I was in no position to quibble. I needed a place to regroup before deciding what to do next. I took the cash out of my purse and begrudgingly slapped it in her hand. “I told you––” she cackled. Ignoring her, I threw the plastic bag holding my meager belongings over my shoulder and turned up the stairs. “You make good money becoming…as Americans say…sugar baby. In Russia, we call them whore. I don’t know what you did to lose sugar papa, but now that you not skinny, we find new one.”

I cranked my head around and pinned her with a searing scowl. “I was not…I was working as a housekeeper!”

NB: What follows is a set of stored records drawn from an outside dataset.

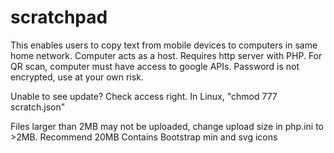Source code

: # scratchpad
This enables users to copy text from mobile devices to computers in same home network.
Computer acts as a host. Requires http server with PHP. For QR scan, computer must have access to google APIs.
Password is not encrypted, use at your own risk.

Unable to see update? Check access right. In Linux, "chmod 777 scratch.json"

Files larger than 2MB may not be uploaded, change upload size in php.ini to >2MB. Recommend 20MB 
Contains Bootstrap min and svg icons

Her crooked smile revealed a mouthful of gold fillings. “Let me know when you are ready for new papa.” I was too exhausted to try to reason with her. Robbed of my will to fight, I watched her waddle into her apartment without another word of protest from me.

Once inside my room, I dropped my belongings on the floor and sat on the small twin bed…sulking. Not much had changed. It was still dingy. It was still depressing. Except it didn’t smell as clean as it did when I left it. I made a mental note to bleach the sheets and every surface in the place. I got up and checked the refrigerator. The loud buzz emanating from it was strangely comforting––at least it was working.

The bottomless sadness that had been steadily growing since I had boarded the bus felt like dead weight strapped to my ankles. I didn’t even have the energy to cry about it. But as tired as I was, I needed to go to the grocery store. It wasn’t just my own health I was responsible for now.

I undressed, and hung the expensive clothes back in the closet. I needed to start blending in with the locals again. A pathetic memory crossed my mind. The argument I had with Sebastian about him not buying me anything––because I wanted to salvage my pride and leave the relationship having given and taken in equal measure. Pleasure for pleasure. I looked down at my flat stomach, where a child was safely tucked away, and smiled to myself. I had definitely gotten more than I bargained for.

I took three pairs of jeans, a sweater, a couple of shirts, and sneakers out of the bag. All I had left.

My medical books, the computer, my underwear––gone. The hundred thousand euros was still sitting in my checking account. I needed that money for the baby. I wasn’t about to let my pride get in the way of caring for him or her.

I put on my old jeans, a t-shirt, and sneakers. Strangely, the old clothes didn’t feel right anymore. The worst of it was that it didn’t feel like I was returning to my old reality. It felt more like I was suspended between two different ones. I belonged nowhere––except with Sebastian.

When I reached into the Chanel purse to pull out my wallet, I felt a cold, hard object. Unknowingly, I had taken the iPhone with me. I stared at it a long time before sitting back down on the bed and turning it on. As soon as it powered up, a long list of texts and messages started to signal.

Twenty-five voicemails and thirty text messages, to be exact.

They began as terse questions, progressively growing more frantic with worry. As I read each one, my anxiety paralleled the rising agony in his written words, the guilt unbearable. Tears stung my eyes and tunneled down my cheeks. And for the first time in my life, I wasn’t certain if my faith was strong enough to sustain me.

‘Come back to me. Please. I don’t know what will become of me if you don’t.’

That was the final text. I couldn’t listen to the messages; I wasn’t strong enough. I told myself that letting him go was an act of love, an act of compassion, except I was having a hard time believing it. And the alternative was unthinkable. I would hurt him more if I stayed. Paisley wouldn’t hesitate to carry out her threat. She had that Attila the Hun, scorched-earth look about her. And I would be directly responsible for destroying his livelihood and his reputation, his family name. He would come to resent me eventually. I couldn’t live with myself if that ever happened.